:: Task brief ::
Update the data items starting with the line that contains "pose: elev=298.5 azim=172.4" and going on through the line that contains "Dot at: (243, 405)", putting "distance" in place of "dist" and keeping everything else the same.

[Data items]
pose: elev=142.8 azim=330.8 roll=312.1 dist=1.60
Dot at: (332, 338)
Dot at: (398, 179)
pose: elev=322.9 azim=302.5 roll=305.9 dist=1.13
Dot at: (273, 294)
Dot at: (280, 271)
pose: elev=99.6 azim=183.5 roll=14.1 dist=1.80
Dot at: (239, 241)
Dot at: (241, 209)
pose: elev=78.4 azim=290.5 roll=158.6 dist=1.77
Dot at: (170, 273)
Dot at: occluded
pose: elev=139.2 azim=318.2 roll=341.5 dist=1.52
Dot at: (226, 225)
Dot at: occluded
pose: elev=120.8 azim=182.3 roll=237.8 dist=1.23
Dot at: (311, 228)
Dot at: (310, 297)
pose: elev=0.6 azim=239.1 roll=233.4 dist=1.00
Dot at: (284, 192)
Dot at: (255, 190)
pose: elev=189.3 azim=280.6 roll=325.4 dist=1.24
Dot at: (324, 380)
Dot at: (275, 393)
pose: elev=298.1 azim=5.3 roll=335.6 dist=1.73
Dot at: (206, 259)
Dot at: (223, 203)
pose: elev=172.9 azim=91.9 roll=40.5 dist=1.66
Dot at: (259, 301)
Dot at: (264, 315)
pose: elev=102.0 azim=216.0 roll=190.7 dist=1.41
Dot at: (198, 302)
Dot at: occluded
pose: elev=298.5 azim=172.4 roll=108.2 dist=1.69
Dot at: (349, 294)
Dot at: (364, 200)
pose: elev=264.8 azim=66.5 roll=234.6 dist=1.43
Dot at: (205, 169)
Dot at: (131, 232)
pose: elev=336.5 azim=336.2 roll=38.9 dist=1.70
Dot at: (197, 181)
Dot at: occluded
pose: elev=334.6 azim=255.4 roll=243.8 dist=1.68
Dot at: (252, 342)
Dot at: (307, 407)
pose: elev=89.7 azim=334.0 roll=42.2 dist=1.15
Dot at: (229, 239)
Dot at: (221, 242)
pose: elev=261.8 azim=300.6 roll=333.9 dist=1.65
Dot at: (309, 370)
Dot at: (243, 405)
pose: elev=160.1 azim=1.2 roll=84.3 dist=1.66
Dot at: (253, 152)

:: Result of this exercise ::
pose: elev=298.5 azim=172.4 roll=108.2 distance=1.69
Dot at: (349, 294)
Dot at: (364, 200)
pose: elev=264.8 azim=66.5 roll=234.6 distance=1.43
Dot at: (205, 169)
Dot at: (131, 232)
pose: elev=336.5 azim=336.2 roll=38.9 distance=1.70
Dot at: (197, 181)
Dot at: occluded
pose: elev=334.6 azim=255.4 roll=243.8 distance=1.68
Dot at: (252, 342)
Dot at: (307, 407)
pose: elev=89.7 azim=334.0 roll=42.2 distance=1.15
Dot at: (229, 239)
Dot at: (221, 242)
pose: elev=261.8 azim=300.6 roll=333.9 distance=1.65
Dot at: (309, 370)
Dot at: (243, 405)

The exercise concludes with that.